Deux fusillades dans deux mosquées

Deux fusillades ont éclaté dans deux mosquées remplies de Christchurch à la mi-journée, vendredi. Selon les médias néo-zélandais, un tireur est notamment entré dans la mosquée Masjid Al Noor Mosque vers 13h40 (1h40 heure de Paris) et a ouvert le feu. « Nous avons un incident critique », a confirmé la police locale sur Twitter, vendredi, précisant que le tireur était toujours « actif ».

Au moment de la fusillade, la mosquée Masjid al Noor, sur l’avenue Deans, était remplie de fidèles, dont les membres de l’équipe nationale de cricket du Bangladesh. Ceux-ci sont ressortis indemnes.
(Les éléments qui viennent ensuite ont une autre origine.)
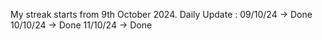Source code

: My streak starts from 9th October 2024. 
Daily Update :
09/10/24 -> Done
10/10/24 -> Done
11/10/24 -> Done
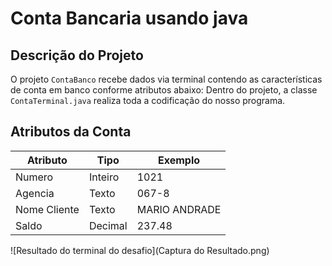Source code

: # Conta Bancaria usando java

## Descrição do Projeto

O projeto `ContaBanco` recebe dados via terminal contendo as características de conta em banco conforme atributos abaixo:
Dentro do projeto, a classe `ContaTerminal.java` realiza toda a codificação do nosso programa.

## Atributos da Conta

| Atributo    | Tipo    | Exemplo        |
| ----------- | ------- | -------------- |
| Numero      | Inteiro | 1021           |
| Agencia     | Texto   | 067-8          |
| Nome Cliente| Texto   | MARIO ANDRADE  |
| Saldo       | Decimal | 237.48         |

![Resultado do terminal do desafio](Captura do Resultado.png)
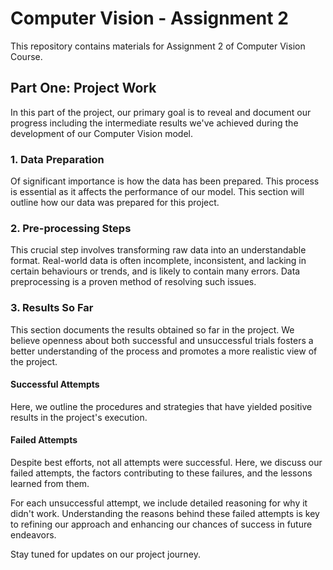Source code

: # Computer Vision - Assignment 2

This repository contains materials for Assignment 2 of Computer Vision Course.

## Part One: Project Work

In this part of the project, our primary goal is to reveal and document our progress including the intermediate results we've achieved during the development of our Computer Vision model.

### 1. Data Preparation

Of significant importance is how the data has been prepared. This process is essential as it affects the performance of our model. This section will outline how our data was prepared for this project.

### 2. Pre-processing Steps

This crucial step involves transforming raw data into an understandable format. Real-world data is often incomplete, inconsistent, and lacking in certain behaviours or trends, and is likely to contain many errors. Data preprocessing is a proven method of resolving such issues.

### 3. Results So Far

This section documents the results obtained so far in the project. We believe openness about both successful and unsuccessful trials fosters a better understanding of the process and promotes a more realistic view of the project.

#### Successful Attempts

Here, we outline the procedures and strategies that have yielded positive results in the project's execution.

#### Failed Attempts

Despite best efforts, not all attempts were successful. Here, we discuss our failed attempts, the factors contributing to these failures, and the lessons learned from them.

For each unsuccessful attempt, we include detailed reasoning for why it didn't work. Understanding the reasons behind these failed attempts is key to refining our approach and enhancing our chances of success in future endeavors.

Stay tuned for updates on our project journey.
Un témoin a raconté au site internet d’information Stuff.co.nz qu’il était en train d’y prier quand il a entendu des tirs. En prenant la fuite, il a vu sa femme morte devant l’édifice religieux. Un autre homme a dit avoir vu des enfants se faire abattre. « J’avais des corps partout sur moi ». Un témoin a expliqué à Radio New Zealand qu’il avait entendu des coups de feu et vu quatre personnes gisant au sol, « avec du sang partout ».

« Un acte de violence extraordinaire et sans précédent »
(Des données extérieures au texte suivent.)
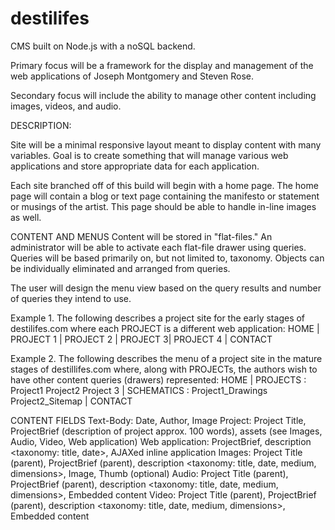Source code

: # destilifes
CMS built on Node.js with a noSQL backend.

Primary focus will be a framework for the display and management of the web applications of Joseph Montgomery and Steven Rose. 

Secondary focus will include the ability to manage other content including images, videos, and audio.

DESCRIPTION:

Site will be a minimal responsive layout meant to display content with many variables. Goal is to create something that will manage various web applications and store appropriate data for each application. 

Each site branched off of this build will begin with a home page. The home page will contain a blog or text page containing the manifesto or statement or musings of the artist. This page should be able to handle in-line images as well. 

CONTENT AND MENUS
Content will be stored in "flat-files." An administrator will be able to activate each flat-file drawer using queries. Queries will be based primarily on, but not limited to, taxonomy. Objects can be individually eliminated and arranged from queries.

The user will design the menu view based on the query results and number of queries they intend to use. 

Example 1. The following describes a project site for the early stages of destilifes.com where each PROJECT is a different web application: HOME | PROJECT 1 | PROJECT 2 | PROJECT 3| PROJECT 4 | CONTACT

Example 2. The following describes the menu of a project site in the mature stages of destillifes.com where, along with PROJECTs, the authors wish to have other content queries (drawers) represented: 
HOME | PROJECTS : Project1 Project2 Project 3  | SCHEMATICS : Project1_Drawings Project2_Sitemap | CONTACT

CONTENT FIELDS
Text-Body: Date, Author, Image
Project: Project Title, ProjectBrief (description of project approx. 100 words), assets (see Images, Audio, Video, Web application)
Web application: ProjectBrief, description <taxonomy: title, date>, AJAXed inline application
Images: Project Title (parent), ProjectBrief (parent), description <taxonomy: title, date, medium, dimensions>, Image, Thumb (optional)
Audio: Project Title (parent), ProjectBrief (parent), description <taxonomy: title, date, medium, dimensions>, Embedded content
Video: Project Title (parent), ProjectBrief (parent), description <taxonomy: title, date, medium, dimensions>, Embedded content





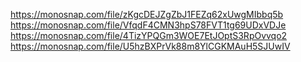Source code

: https://monosnap.com/file/zKgcDEJZgZbJ1FEZq62xUwgMIbbq5b
https://monosnap.com/file/VfqdF4CMN3hpS78FVT1tg69UDxVDJe
https://monosnap.com/file/4TizYPQGm3WOE7EtJOptS3RpOvvqo2
https://monosnap.com/file/U5hzBXPrVk88m8YlCGKMAuH5SJUwIV
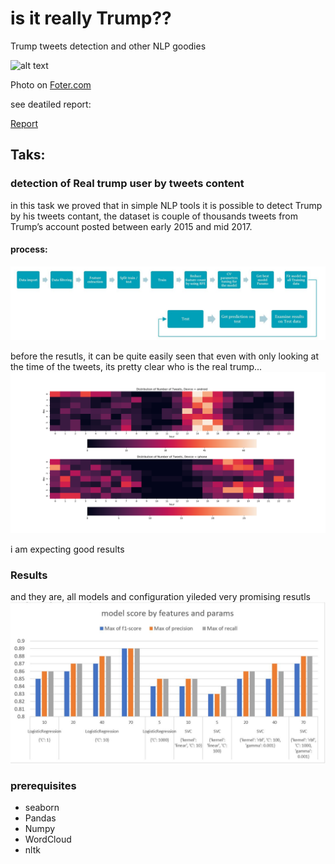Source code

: # is it really Trump??
Trump tweets detection and other NLP goodies

![alt text](https://foter.com/photos/398/people-holding-trump.jpg)

Photo on [Foter.com](https://foter.com/)

see deatiled report:

[Report](https://github.com/yechiav/is-it-really-Trump-/blob/master/Iis_It_Real_Trump-report.pdf "Report")

## Taks:
### detection of Real trump user by tweets content
in this task we proved that in simple NLP tools it is possible to detect Trump by his tweets contant, 
the dataset is couple of thousands tweets from Trump’s account posted between early
2015 and mid 2017.

#### process:

![alt text](https://github.com/yechiav/is-it-really-Trump-/blob/master/Process.JPG)

before the resutls, it can be quite easily seen that even with only looking at the time of the tweets, its pretty clear who is the real trump...
![alt text](https://github.com/yechiav/is-it-really-Trump-/blob/master/Time.png)

i am expecting good results

### Results
and they are, all models and configuration yileded very promising resutls
![alt text](https://github.com/yechiav/is-it-really-Trump-/blob/master/results.JPG)


### prerequisites
- seaborn 
- Pandas
- Numpy
- WordCloud
- nltk

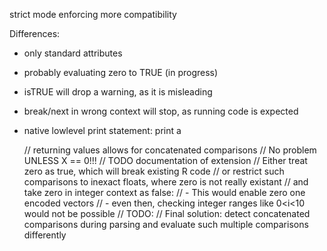 
strict mode enforcing more compatibility

Differences:
- only standard  attributes
- probably evaluating zero to TRUE (in progress)
- isTRUE will drop a warning, as it is misleading
- break/next in wrong context will stop, as running code is expected
- native lowlevel print statement: print a 


	// returning values allows for concatenated comparisons
	// No problem UNLESS X == 0!!!
	// TODO documentation of extension
	// Either treat zero as true, which will break existing R code
	// or restrict such comparisons to inexact floats, where zero is not really existant
	// and take zero in integer context as false:
	// - This would enable zero one encoded vectors 
	// - even then, checking integer ranges like 0<i<10 would not be possible
	// TODO: 
	// Final solution: detect concatenated comparisons during parsing and evaluate such multiple comparisons differently
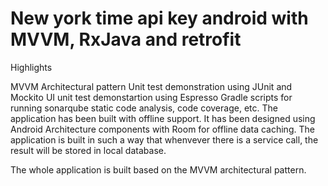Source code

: <H1>New york time api key android with MVVM, RxJava and retrofit</H1>
Highlights

MVVM Architectural pattern
Unit test demonstration using JUnit and Mockito
UI unit test demonstartion using Espresso
Gradle scripts for running sonarqube static code analysis, code coverage, etc.
The application has been built with offline support. It has been designed using Android Architecture components with Room for offline data caching. The application is built in such a way that whenvever there is a service call, the result will be stored in local database.

The whole application is built based on the MVVM architectural pattern.
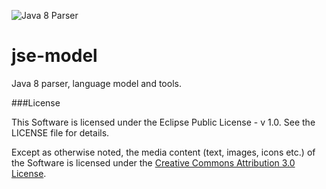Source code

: ![Java 8 Parser](https://lh4.googleusercontent.com/-xdZhcFAnW5U/UuTEcfUXlXI/AAAAAAAAAEc/zJGE733vQng/w718-h312-no/joker.jpg)

jse-model
=========

Java 8 parser, language model and tools.

###License

This Software is licensed under the Eclipse Public License - v 1.0. See the LICENSE file for details.

Except as otherwise noted, the media content (text, images, icons etc.) of the Software is licensed under the [Creative Commons Attribution 3.0 License](http://creativecommons.org/licenses/by/3.0/).
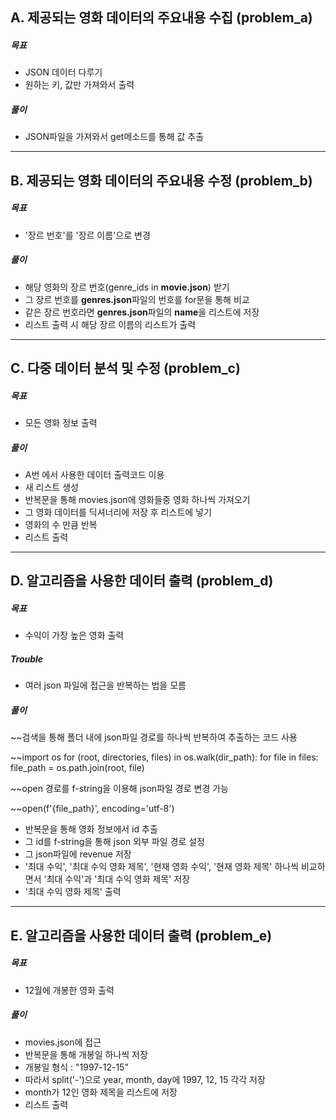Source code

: ## A. 제공되는 영화 데이터의 주요내용 수집 (problem_a)
##### 목표
* JSON 데이터 다루기
* 원하는 키, 값만 가져와서 출력
##### 풀이
* JSON파일을 가져와서 get메소드를 통해 값 추출

---

## B. 제공되는 영화 데이터의 주요내용 수정 (problem_b)
##### 목표
* '장르 번호'를 '장르 이름'으로 변경 
##### 풀이
* 해당 영화의 장르 번호(genre_ids in **movie.json**) 받기
* 그 장르 번호를 **genres.json**파일의 번호를 for문을 통해 비교
* 같은 장르 번호라면 **genres.json**파일의 **name**을 리스트에 저장
* 리스트 출력 시 해당 장르 이름의 리스트가 출력

---

## C. 다중 데이터 분석 및 수정 (problem_c)
##### 목표
* 모든 영화 정보 출력
##### 풀이
* A번 에서 사용한 데이터 출력코드 이용
* 새 리스트 생성
* 반복문을 통해 movies.json에 영화들중 영화 하나씩 가져오기
* 그 영화 데이터를 딕셔너리에 저장 후 리스트에 넣기
* 영화의 수 만큼 반복
* 리스트 출력

---

## D. 알고리즘을 사용한 데이터 출력 (problem_d)
##### 목표
* 수익이 가장 높은 영화 출력
##### Trouble
* 여러 json 파일에 접근을 반복하는 법을 모름
##### 풀이

~~검색을 통해 폴더 내에 json파일 경로를 하나씩 반복하여 추출하는 코드 사용

~~import os
for (root, directories, files) in os.walk(dir_path):
    for file in files:
        file_path = os.path.join(root, file)

~~open 경로를 f-string을 이용해 json파일 경로 변경 가능

~~open(f'{file_path}', encoding='utf-8')

* 반복문을 통해 영화 정보에서 id 추출
* 그 id를 f-string을 통해 json 외부 파일 경로 설정
* 그 json파일에 revenue 저장
* '최대 수익', '최대 수익 영화 제목', '현재 영화 수익', '현재 영화 제목'
  하나씩 비교하면서 '최대 수익'과 '최대 수익 영화 제목' 저장
* '최대 수익 영화 제목' 출력
---

## E. 알고리즘을 사용한 데이터 출력 (problem_e)
##### 목표
* 12월에 개봉한 영화 출력
##### 풀이
* movies.json에 접근
* 반복문을 통해 개봉일 하나씩 저장
* 개봉일 형식 : "1997-12-15"
* 따라서 split('-')으로 year, month, day에 1997, 12, 15 각각 저장
* month가 12인 영화 제목을 리스트에 저장
* 리스트 출력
La police a demandé aux gens de ne pas partager « des images extrêmement pénibles » après la mise en ligne d’une vidéo montrant un homme blanc se filmant en train de tirer sur des fidèles dans une mosquée. « Clairement, ce qu’il s’est passé est un acte de violence extraordinaire et sans précédent ». Les victimes, peut-être des migrants ou des réfugiés, « ont choisi de faire de la Nouvelle-Zélande leur pays, et c’est leur pays. Ils sont nous. La personne qui a commis cette violence contre nous ne l’est pas », a déclaré la Première ministre de Nouvelle-Zélande, Jacinda Ardern.
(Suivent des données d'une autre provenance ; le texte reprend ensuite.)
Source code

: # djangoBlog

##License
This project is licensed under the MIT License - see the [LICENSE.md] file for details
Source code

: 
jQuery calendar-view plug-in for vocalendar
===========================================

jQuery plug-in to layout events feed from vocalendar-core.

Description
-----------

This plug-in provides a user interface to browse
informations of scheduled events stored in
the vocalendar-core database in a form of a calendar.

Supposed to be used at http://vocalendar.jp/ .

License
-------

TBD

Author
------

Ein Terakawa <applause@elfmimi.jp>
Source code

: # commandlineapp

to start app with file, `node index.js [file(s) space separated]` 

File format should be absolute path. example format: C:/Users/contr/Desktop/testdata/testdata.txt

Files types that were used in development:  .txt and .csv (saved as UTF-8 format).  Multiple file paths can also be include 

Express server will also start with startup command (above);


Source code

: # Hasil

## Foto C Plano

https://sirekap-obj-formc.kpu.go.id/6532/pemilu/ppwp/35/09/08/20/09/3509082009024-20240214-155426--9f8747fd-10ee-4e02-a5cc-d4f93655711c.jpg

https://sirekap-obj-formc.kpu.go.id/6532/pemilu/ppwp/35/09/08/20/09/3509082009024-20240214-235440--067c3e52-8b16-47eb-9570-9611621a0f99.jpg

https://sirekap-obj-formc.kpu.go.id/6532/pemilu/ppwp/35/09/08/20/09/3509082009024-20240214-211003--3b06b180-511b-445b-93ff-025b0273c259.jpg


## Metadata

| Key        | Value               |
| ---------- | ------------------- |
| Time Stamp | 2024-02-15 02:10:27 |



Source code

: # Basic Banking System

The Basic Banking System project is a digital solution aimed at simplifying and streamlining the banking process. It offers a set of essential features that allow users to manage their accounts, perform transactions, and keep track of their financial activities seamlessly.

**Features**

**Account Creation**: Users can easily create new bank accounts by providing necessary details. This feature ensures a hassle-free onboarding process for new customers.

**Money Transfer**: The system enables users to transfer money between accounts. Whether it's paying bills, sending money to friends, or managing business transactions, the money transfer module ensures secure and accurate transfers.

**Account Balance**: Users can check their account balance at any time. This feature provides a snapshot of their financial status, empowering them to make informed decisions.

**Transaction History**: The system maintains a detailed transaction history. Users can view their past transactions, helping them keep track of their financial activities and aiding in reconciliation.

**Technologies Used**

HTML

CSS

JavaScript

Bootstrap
La police a demandé aux fidèles d’éviter les mosquées « partout en Nouvelle-Zélande ». Toutes les écoles de la ville avaient été bouclées. La police avait appelé « tous ceux qui sont présents dans le centre de Christchurch à ne pas descendre dans la rue et à signaler tout comportement suspect ». Des bâtiments publics comme la bibliothèque centrale étaient aussi fermés. La Nouvelle-Zélande est réputée pour sa faible criminalité. Dans ce pays, « l’usage d’armes à feu pour commettre des crimes reste un événement rare », écrit ainsi le département d’Etat américain dans ses conseils aux voyageurs.